23-latek był ścigany za udział w zbrodni, której ofiarą padł Polak pochodzący z Koszalina, Sebastian Ż. W Anglii przebywał od 10 lat i był zatrudniony jako kierowca ciężarówki. Po godzinach pracy trenował sztuki walki. To, jak spekulowały brytyjskie media, było przyczyną, że został zaatakowany przez bandę uzbrojoną w noże i maczety.
Po zbrodni w Bolton zatrzymano 6 podejrzanych Polaków, wśród nich Mateusza M., który jednak został zwolniony po wpłaceniu kaucji. Mężczyzna zniknął i nie stawiał się na przesłuchania i dlatego w czerwcu br. sąd z Manchesteru wystawił zanim Europejski Nakaz Aresztowania.
Wśród podejrzanych w sprawie zabójstwa Polaka w Bolton jest też Piotr K. Mężczyzna w 2006 r. dokonał brutalnego zabójstwa na krakowskim os. Ugorek razem ze wspólnikiem Arturem S. podczas libacji alkoholowej. Artur S. został potem skazany za tę zbrodnię na 25 lat więzienia, a Piotr K. trafił do zamkniętego zakładu psychiatrycznego w Międzyrzeczu (woj. lubuskie). Uciekł z niego w grudniu 2015 r. i był od tej pory był poszukiwany. Krakowski sąd nadzorował jego izolację. Nieoczekiwanie wpadł w Anglii jako współsprawca w kolejnej zbroni.

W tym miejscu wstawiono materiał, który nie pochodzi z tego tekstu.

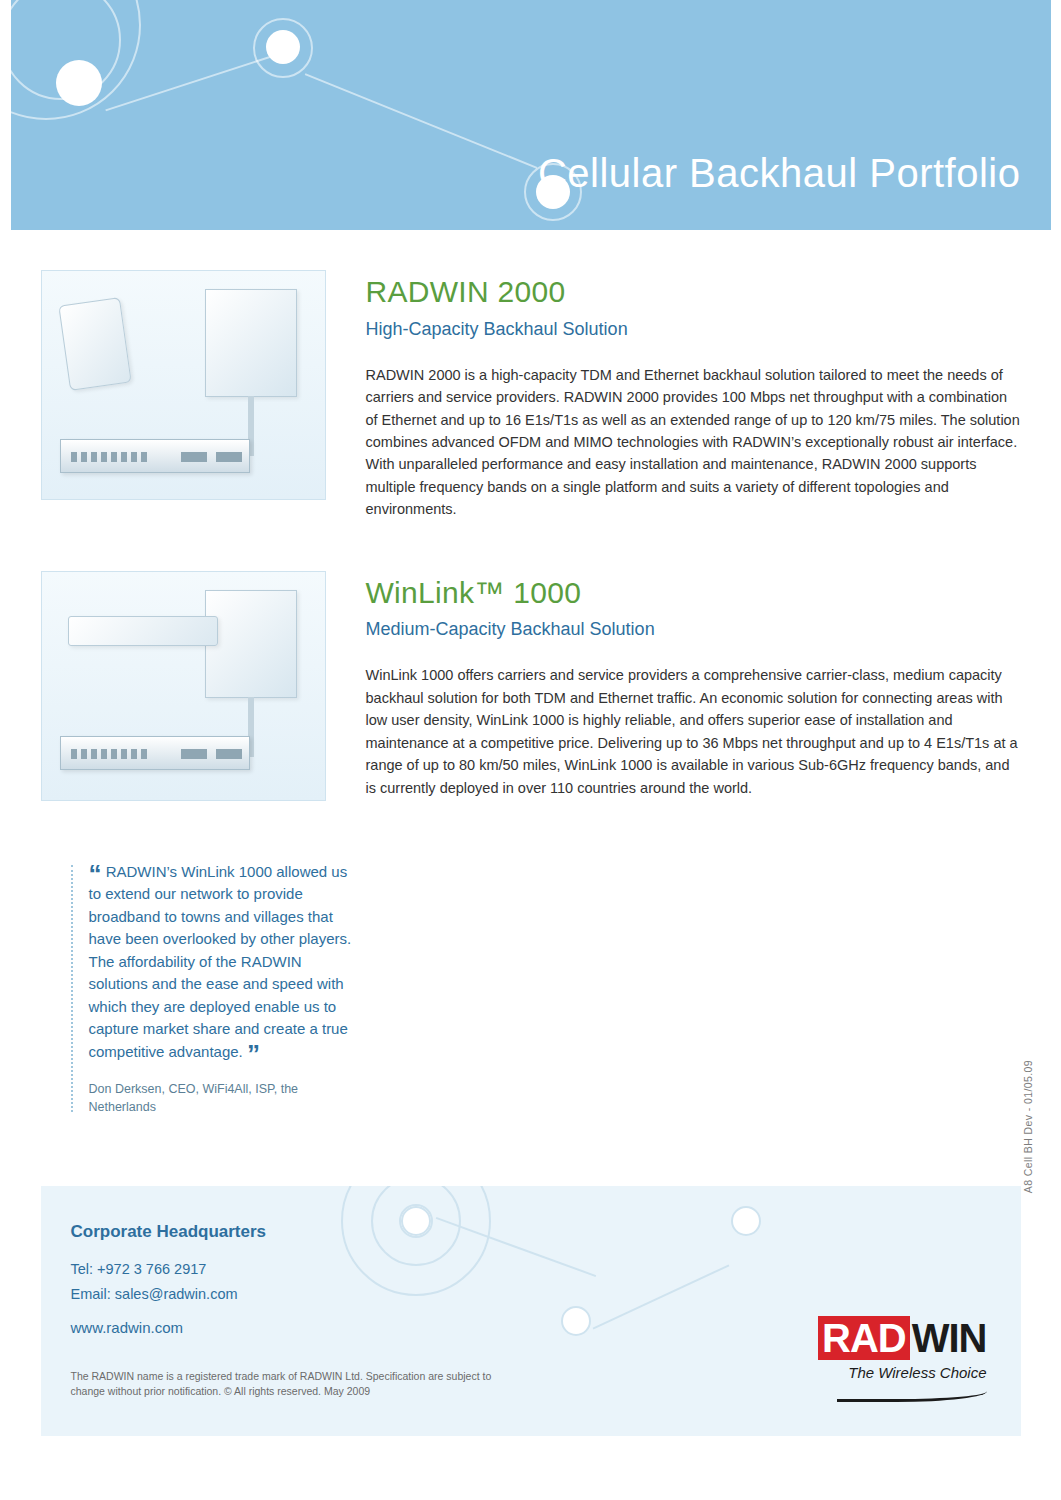Cellular Backhaul Portfolio
RADWIN 2000
High-Capacity Backhaul Solution
RADWIN 2000 is a high-capacity TDM and Ethernet backhaul solution tailored to meet the needs of carriers and service providers. RADWIN 2000 provides 100 Mbps net throughput with a combination of Ethernet and up to 16 E1s/T1s as well as an extended range of up to 120 km/75 miles. The solution combines advanced OFDM and MIMO technologies with RADWIN’s exceptionally robust air interface. With unparalleled performance and easy installation and maintenance, RADWIN 2000 supports multiple frequency bands on a single platform and suits a variety of different topologies and environments.
WinLink™ 1000
Medium-Capacity Backhaul Solution
WinLink 1000 offers carriers and service providers a comprehensive carrier-class, medium capacity backhaul solution for both TDM and Ethernet traffic. An economic solution for connecting areas with low user density, WinLink 1000 is highly reliable, and offers superior ease of installation and maintenance at a competitive price. Delivering up to 36 Mbps net throughput and up to 4 E1s/T1s at a range of up to 80 km/50 miles, WinLink 1000 is available in various Sub-6GHz frequency bands, and is currently deployed in over 110 countries around the world.
“ RADWIN’s WinLink 1000 allowed us to extend our network to provide broadband to towns and villages that have been overlooked by other players. The affordability of the RADWIN solutions and the ease and speed with which they are deployed enable us to capture market share and create a true competitive advantage. ”
Don Derksen, CEO, WiFi4All, ISP, the Netherlands
A8 Cell BH Dev - 01/05.09
Corporate Headquarters
Tel: +972 3 766 2917
Email: sales@radwin.com
www.radwin.com
The RADWIN name is a registered trade mark of RADWIN Ltd. Specification are subject to change without prior notification. © All rights reserved. May 2009
RAD WIN
The Wireless Choice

Nie wiadomo, czy wpadka Mateusza M. w Krakowie ma związek z tym, że Piotr K. też stąd pochodził. Okoliczności tej sprawy wyjaśni teraz Prokuratura Okręgowa w Krakowie.
Wiadomo, że zatrzymany trenował boks i walki w klatce. Brytyjska policja ostrzegała, że jest niebezpieczny i ma liczne tatuaże.